The line with "left hip: (1045, 580)" marks where to begin; print it and all lines after it in the material below exactly, skipping pictures.

+++ Data records +++

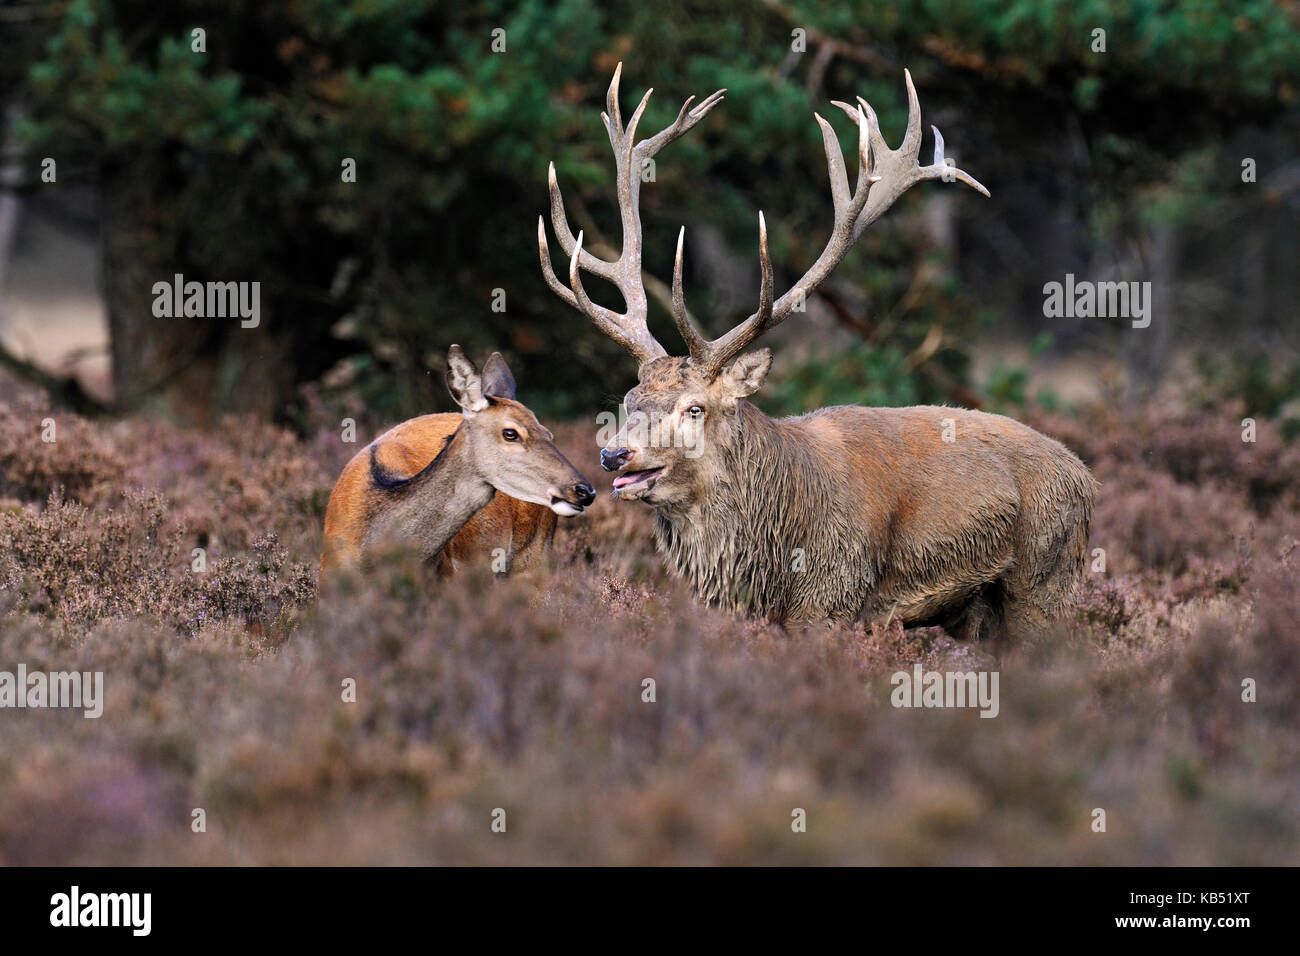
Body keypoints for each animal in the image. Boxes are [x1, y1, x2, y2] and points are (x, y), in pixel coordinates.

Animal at [538, 63, 1097, 639]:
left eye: (695, 408)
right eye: (630, 399)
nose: (614, 454)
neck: (774, 560)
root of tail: (1084, 475)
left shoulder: (834, 596)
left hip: (1045, 580)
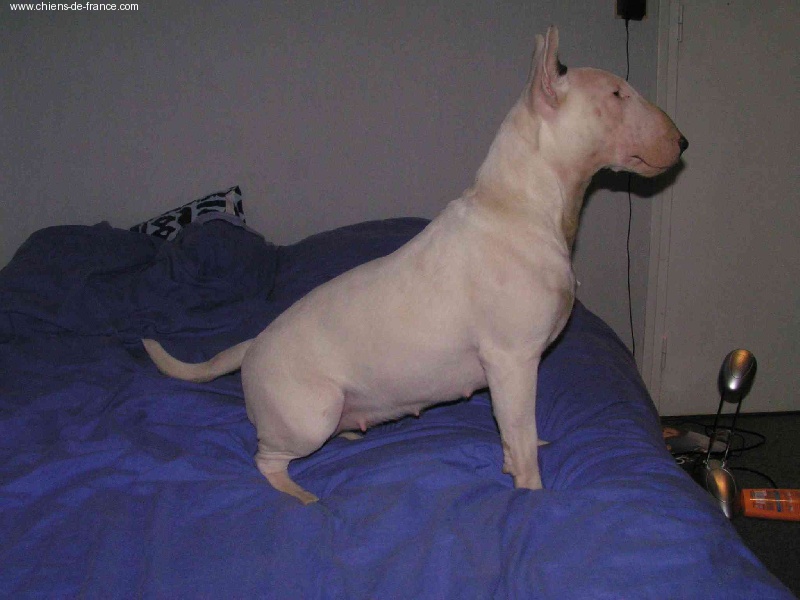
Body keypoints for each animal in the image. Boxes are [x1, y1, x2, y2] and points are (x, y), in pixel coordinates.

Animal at [143, 27, 687, 505]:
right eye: (617, 93)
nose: (683, 143)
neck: (521, 204)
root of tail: (252, 346)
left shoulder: (509, 374)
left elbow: (516, 434)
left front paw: (521, 457)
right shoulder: (512, 361)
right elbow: (521, 433)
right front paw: (533, 495)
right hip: (309, 413)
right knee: (265, 459)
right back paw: (300, 495)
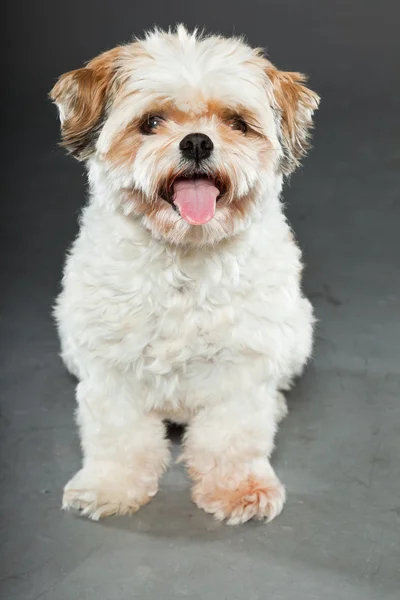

+++

_Response area_
left hip: (1045, 580)
Body keypoints for each animal in the image. Boxes are [x1, y1, x2, y2] and points are (x, y), in pixel coordinates.

Animal at [143, 27, 687, 505]:
right eye: (617, 93)
nose: (683, 143)
neck: (521, 204)
root of tail: (252, 346)
left shoulder: (509, 374)
left elbow: (516, 434)
left front paw: (521, 457)
right shoulder: (512, 361)
right elbow: (521, 433)
right front paw: (533, 495)
right hip: (309, 413)
right knee: (265, 459)
right back paw: (300, 495)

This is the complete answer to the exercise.